DURHAM, N.C. (WNCN) – Residents who evacuated a Durham affordable housing community amid carbon monoxide concerns will be displaced for at least another week, officials said Friday.
There are still 127 unoccupied units left to inspect at McDougald Terrace, including the work being done Friday. Inspections of occupied units were completed Thursday.
Elevated carbon monoxide levels were found in 34 more units on Thursday, bringing the total thus far to 84 affected units.
About 270 families are in hotels, officials said. A community meeting will be held Saturday at 11 a.m. at Burton Elementary School. Transportation and lunch will be provided.
Sources sent CBS 17 photos of some of the gas appliances the company HVAC company tested for carbon monoxide.
In the photos, many of the appliances have collected dust and sources said that they have tested at dangerous levels of carbon monoxide.
One gas stove tested at 150 parts per million for carbon monoxide, which is a dangerous level, according to a course.

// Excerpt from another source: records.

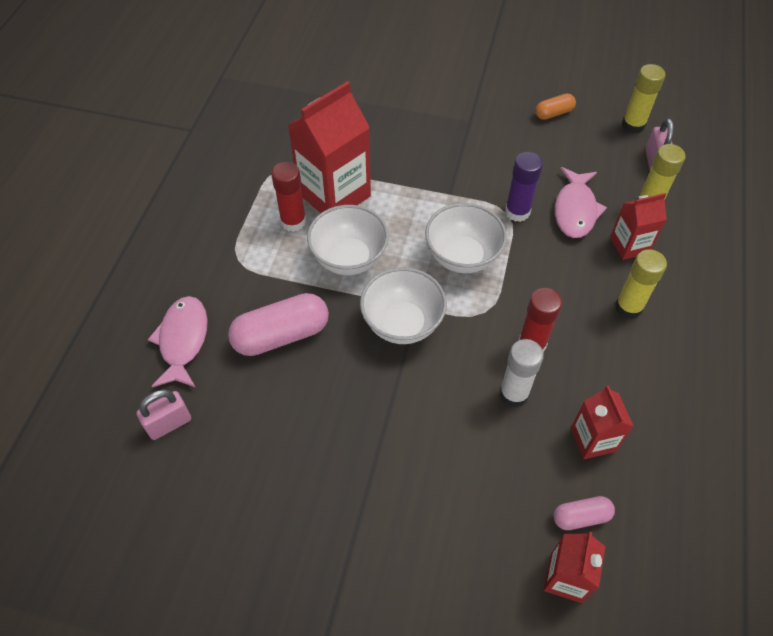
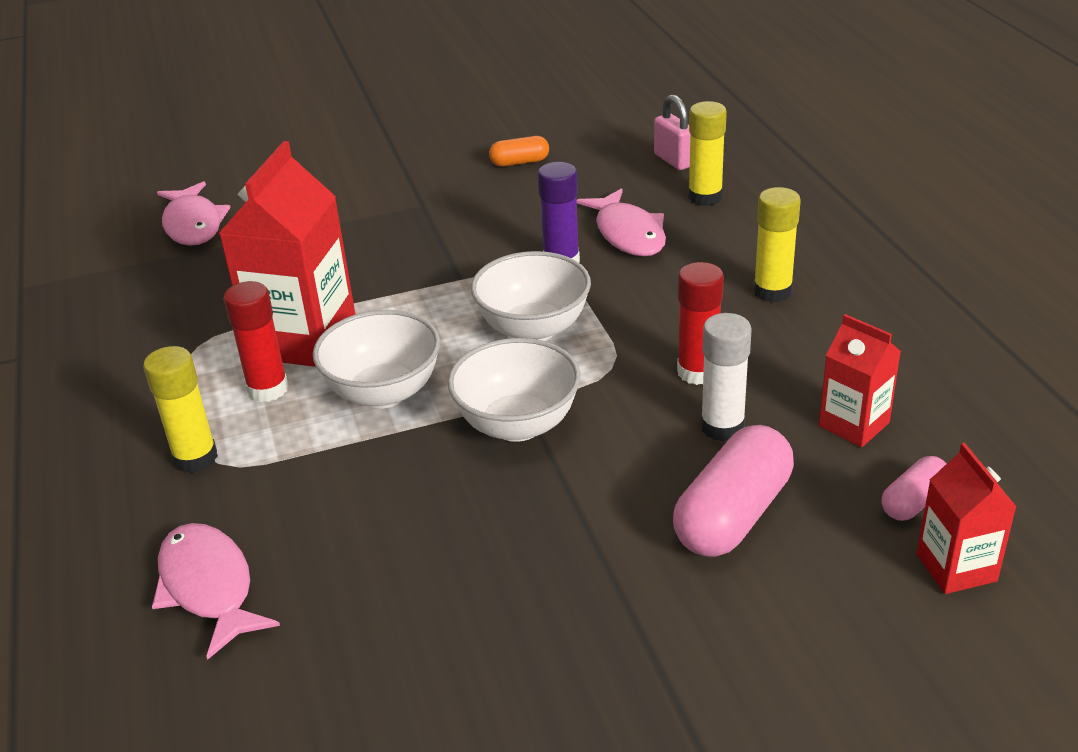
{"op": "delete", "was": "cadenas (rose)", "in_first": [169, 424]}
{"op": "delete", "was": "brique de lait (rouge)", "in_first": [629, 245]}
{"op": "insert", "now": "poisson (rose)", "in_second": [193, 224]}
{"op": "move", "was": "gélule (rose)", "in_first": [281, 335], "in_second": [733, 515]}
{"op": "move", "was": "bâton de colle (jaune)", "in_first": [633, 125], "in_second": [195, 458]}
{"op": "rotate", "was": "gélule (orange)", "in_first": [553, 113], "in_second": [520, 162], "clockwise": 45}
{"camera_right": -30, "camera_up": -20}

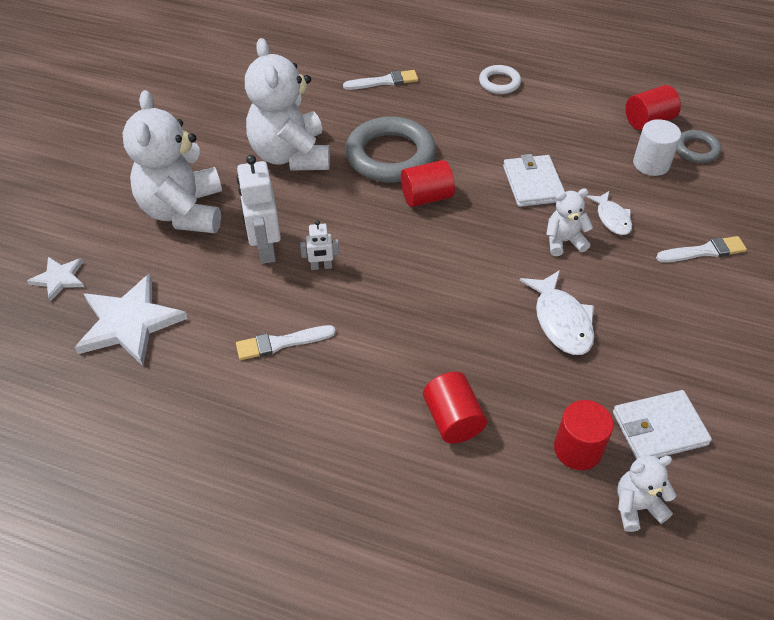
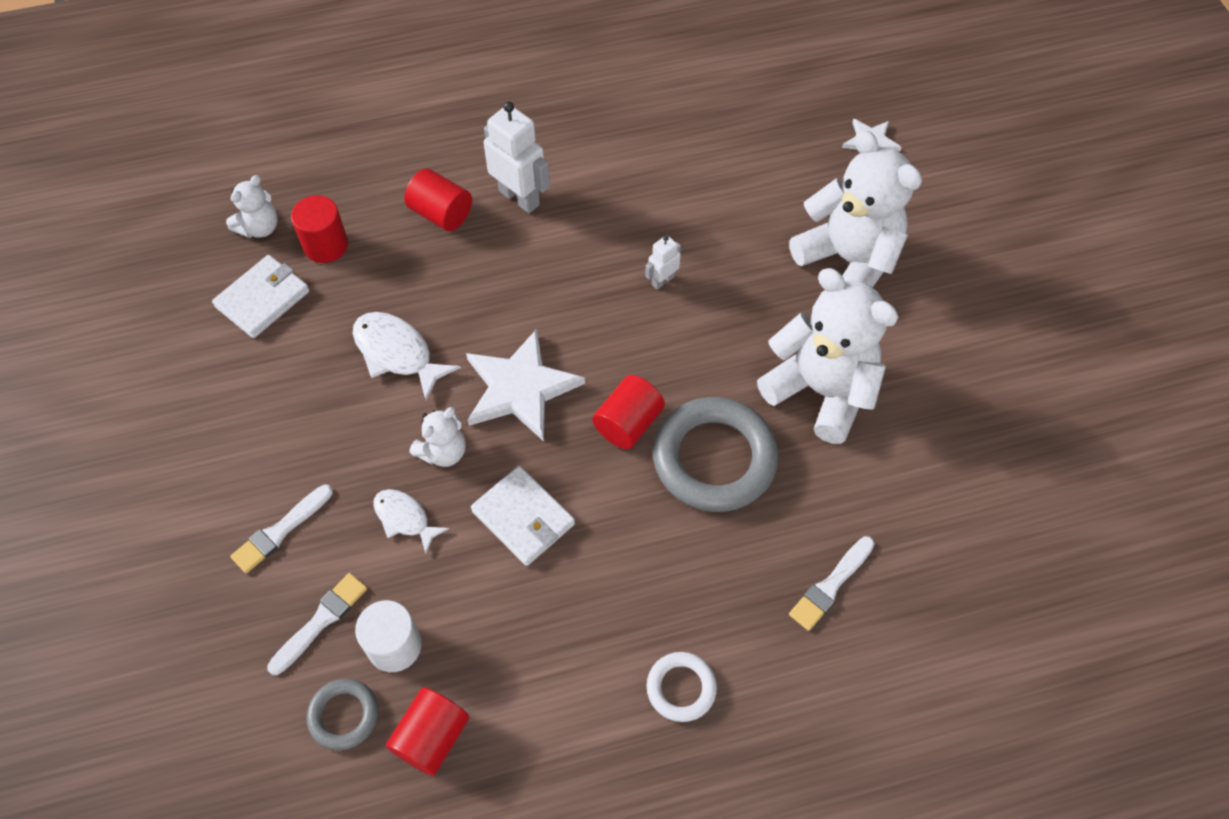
{"op": "move", "was": "étoile (blanc)", "in_first": [129, 323], "in_second": [520, 388]}
{"op": "move", "was": "pinceau (blanc)", "in_first": [281, 343], "in_second": [321, 621]}
{"op": "move", "was": "robot (blanc)", "in_first": [265, 249], "in_second": [519, 198]}
{"camera_right": 145, "camera_up": 10}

Sources have also told CBS 17 that there is improper venting in every single apartment at McDougald Terrace. However, sources said the main reason for the high carbon monoxide levels is the gas stoves.
CBS 17 has also learned from a source that the HVAC company is recommending that the gas stoves be replaced with electric stoves.
In addition, CBS 17 is told the HVAC company is also recommending all of the apartments have the gas shut off completely.
If this happens, then all the tenants will not be able to come back until new heaters are in place.
At a press conference on Friday afternoon, the Durham Housing Authority’s CEO Anthony Scott was not aware of the recommendations from the HVAC Company, Hay’s Heating and Air Conditioning.
“We need to figure out, what is the best way to make sure those units are safe, whether it means actual repairs, or switching to electrical stoves,” Scott said. “That’s what we’ll be assessing over the next week.”
On Thursday, the medical examiner’s office released a statement that said preliminary and confirmatory testing showed three recent infant deaths in Durham County were not linked to carbon monoxide.
Last week, officials with EMS said at a community meeting that two infant deaths at McDougald Terrace may have been linked to the recent carbon monoxide exposures at the McDougald Terrace public housing complex.
Officials with the medical examiner’s office did not release the causes of death.
Antanesha Burnette is the aunt of Britain Brown, one of the three babies who recently died at or near McDougald Terrace.
“He looked so peaceful and content, he didn’t look sick or anything,” Burnette said. “We have documentation that can be provided that my nephew was completely healthy. There’s no other way he could have possibly passed away.”
Burnette said, for now, all her family can do is wait for the final autopsy to come out. She said while families wait for the Durham Housing Authority to replace gas appliances at McDougald Terrace, she just hopes this does not happen to someone else.
“You’re replacing these things, but we can’t replace my nephew,” Burnette said. “That’s the frustrating part.”